From this adverse judgment, Martin Gas appealed, assigning the following errors:

1. The trial court erred in granting litigious redemption against Martin Riverside Gas Company, which did not own these rights in any case.
2. The trial court erred in determining that the real price for the transfer of the litigious rights was $10.00.
3. Alternatively, if the only price paid for the transfer was $10.00, then the transfer was a disguised donation and the Court erred in ordering redemption of the litigious rights.
4. The Court erred in determining that the claim for redemption of the litigious rights was asserted timely.

REQUISITES OF A LITIGIOUS RIGHTS CLAIM

LSA-C.C. art. 2653 makes it clear that, for the purposes of litigious redemption, there must exist a suit and contestation on the same. In Hawthorne v. Humble Oil & Refining Company, 210 So.2d 110, 112 (La.App. 1st Cir.), writ denied, 252 La. 832, 214 So.2d 160 (1968), the court noted that "a right transferred after suit is instituted and an answer filed thereto, and before the judgment therein is final, is a litigious right, since there is a suit and contestation thereon."

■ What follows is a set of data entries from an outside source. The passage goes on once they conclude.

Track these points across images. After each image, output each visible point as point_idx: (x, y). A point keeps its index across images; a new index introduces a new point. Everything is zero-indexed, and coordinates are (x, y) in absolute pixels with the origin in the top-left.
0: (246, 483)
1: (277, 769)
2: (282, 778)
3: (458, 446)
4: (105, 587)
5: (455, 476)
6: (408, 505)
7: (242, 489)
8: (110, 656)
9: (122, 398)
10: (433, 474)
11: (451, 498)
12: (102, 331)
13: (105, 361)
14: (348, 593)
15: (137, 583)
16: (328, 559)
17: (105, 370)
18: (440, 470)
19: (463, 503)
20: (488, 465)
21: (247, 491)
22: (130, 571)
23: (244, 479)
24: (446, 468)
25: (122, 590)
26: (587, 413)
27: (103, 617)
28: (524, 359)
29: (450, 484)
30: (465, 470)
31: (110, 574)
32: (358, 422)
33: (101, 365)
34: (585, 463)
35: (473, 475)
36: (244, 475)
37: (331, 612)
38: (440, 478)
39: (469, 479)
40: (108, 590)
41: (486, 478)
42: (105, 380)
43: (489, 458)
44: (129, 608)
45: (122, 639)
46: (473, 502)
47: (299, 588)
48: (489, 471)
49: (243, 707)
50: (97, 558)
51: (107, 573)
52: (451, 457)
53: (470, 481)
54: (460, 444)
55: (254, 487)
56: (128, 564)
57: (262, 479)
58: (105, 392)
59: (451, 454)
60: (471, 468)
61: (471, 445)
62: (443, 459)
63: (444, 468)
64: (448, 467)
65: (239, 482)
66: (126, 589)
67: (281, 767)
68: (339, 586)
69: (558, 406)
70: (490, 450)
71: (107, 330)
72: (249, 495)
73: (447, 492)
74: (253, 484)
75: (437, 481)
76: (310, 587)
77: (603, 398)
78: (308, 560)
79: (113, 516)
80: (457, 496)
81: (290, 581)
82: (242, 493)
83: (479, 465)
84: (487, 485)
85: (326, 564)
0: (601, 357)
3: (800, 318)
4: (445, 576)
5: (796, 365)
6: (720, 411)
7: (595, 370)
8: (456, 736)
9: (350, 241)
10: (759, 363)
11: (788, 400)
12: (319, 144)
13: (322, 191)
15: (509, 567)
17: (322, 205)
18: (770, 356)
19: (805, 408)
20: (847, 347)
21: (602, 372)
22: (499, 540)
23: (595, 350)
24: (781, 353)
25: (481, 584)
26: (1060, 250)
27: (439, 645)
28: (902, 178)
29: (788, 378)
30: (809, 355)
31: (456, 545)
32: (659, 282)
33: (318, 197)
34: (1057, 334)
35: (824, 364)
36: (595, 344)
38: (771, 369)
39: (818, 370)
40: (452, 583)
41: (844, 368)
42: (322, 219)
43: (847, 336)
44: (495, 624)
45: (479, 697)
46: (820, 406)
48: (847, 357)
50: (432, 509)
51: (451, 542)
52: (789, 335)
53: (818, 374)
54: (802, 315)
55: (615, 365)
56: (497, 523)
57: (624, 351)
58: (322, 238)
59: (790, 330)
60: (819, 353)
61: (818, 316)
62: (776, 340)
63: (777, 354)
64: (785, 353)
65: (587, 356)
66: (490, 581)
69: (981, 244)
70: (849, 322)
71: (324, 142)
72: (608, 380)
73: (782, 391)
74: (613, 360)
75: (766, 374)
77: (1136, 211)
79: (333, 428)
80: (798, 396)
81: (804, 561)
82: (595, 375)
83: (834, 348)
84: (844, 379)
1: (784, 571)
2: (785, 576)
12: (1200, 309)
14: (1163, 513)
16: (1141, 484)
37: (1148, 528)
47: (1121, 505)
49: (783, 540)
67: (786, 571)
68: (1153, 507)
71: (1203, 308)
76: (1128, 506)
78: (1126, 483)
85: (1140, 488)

In the instant case, MEC and Martin filed the instant suit for damages against Borne on June 10, 1986. Borne answered petitioners' suit and filed a reconventional demand against Martin. Thereafter, on July 24, 1989, the rights to this pending litigation were transferred by MEC. Subsequently, the property was transferred twice more. Prior to the rendition of judgment, an exception pleading the objection of litigious redemption was filed by Borne. Thus, it is clear that the requirements set forth in LSA-C.C. art. 2653 have been met. See Calderera v. O'Carroll, 551 So.2d 824, 826-27 (La.App. 3rd Cir.1989), writ denied, 556 So.2d 60 (La.1990).

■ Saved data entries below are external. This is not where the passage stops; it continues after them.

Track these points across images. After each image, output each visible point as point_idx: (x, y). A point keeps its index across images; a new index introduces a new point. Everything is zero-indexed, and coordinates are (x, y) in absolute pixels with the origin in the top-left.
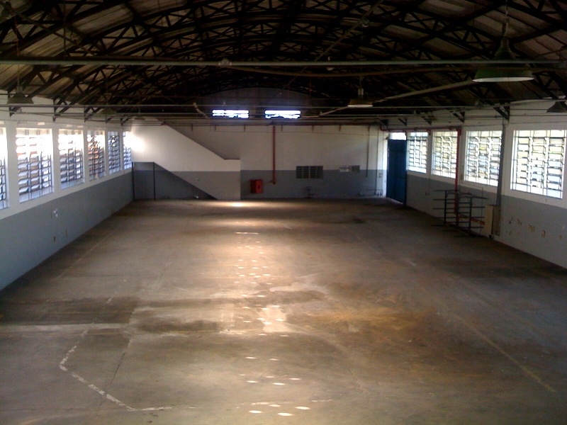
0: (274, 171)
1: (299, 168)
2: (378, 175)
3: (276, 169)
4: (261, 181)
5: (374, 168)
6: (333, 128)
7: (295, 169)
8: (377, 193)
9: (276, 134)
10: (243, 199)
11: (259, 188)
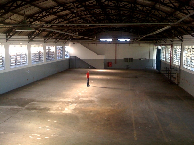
0: (116, 59)
1: (125, 58)
2: (153, 61)
3: (117, 59)
4: (111, 63)
5: (152, 59)
6: (137, 45)
7: (123, 59)
8: (153, 67)
9: (117, 47)
10: (105, 69)
11: (110, 65)
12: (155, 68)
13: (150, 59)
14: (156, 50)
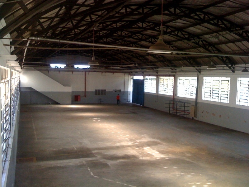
1: (96, 91)
2: (128, 94)
3: (86, 91)
4: (80, 96)
5: (127, 91)
6: (111, 74)
7: (94, 91)
9: (86, 76)
10: (72, 104)
11: (79, 99)
12: (131, 101)
13: (125, 91)
14: (132, 80)
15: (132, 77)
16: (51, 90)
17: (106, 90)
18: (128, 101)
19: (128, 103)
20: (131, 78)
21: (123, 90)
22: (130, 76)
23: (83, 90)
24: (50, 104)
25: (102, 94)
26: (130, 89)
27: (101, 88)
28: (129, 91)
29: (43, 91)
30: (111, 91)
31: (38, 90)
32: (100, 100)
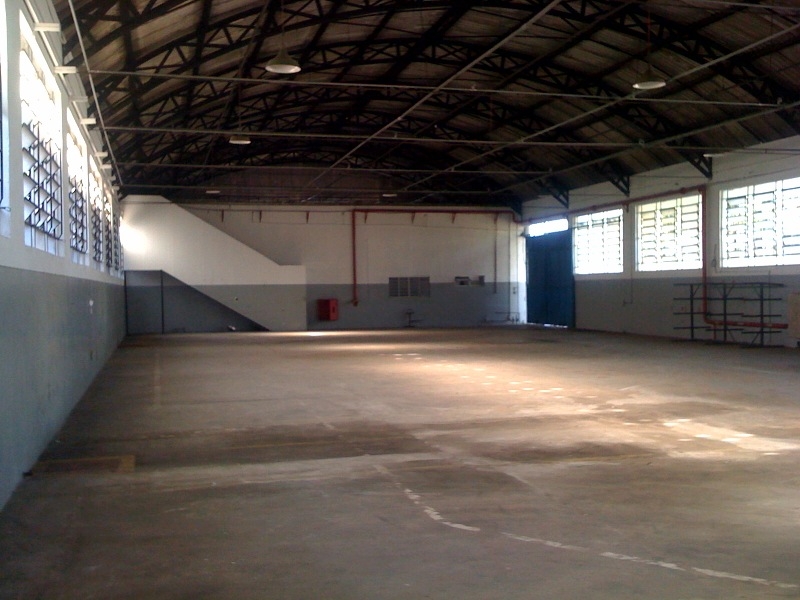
0: (354, 286)
1: (393, 281)
2: (512, 291)
3: (359, 282)
4: (337, 300)
5: (505, 280)
6: (444, 218)
7: (387, 282)
8: (511, 318)
9: (356, 227)
10: (311, 327)
11: (334, 311)
12: (523, 318)
13: (498, 281)
14: (522, 243)
15: (521, 228)
16: (231, 282)
17: (427, 279)
18: (513, 316)
19: (509, 323)
20: (519, 233)
21: (488, 279)
22: (513, 226)
23: (349, 281)
24: (231, 330)
25: (415, 293)
26: (518, 272)
27: (410, 272)
28: (513, 279)
29: (204, 284)
30: (447, 281)
31: (189, 282)
32: (410, 314)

REDEMPTION OF LITIGIOUS RIGHTS

LSA-C.C. art. 2652 provides as follows:

He against whom a litigious right has been transferred, may get himself released by paying to the transferee the real price of the transfer, together with the interest from its date.

As a general rule, transfer of a litigious right subject to the provisions of LSA-C.C. art.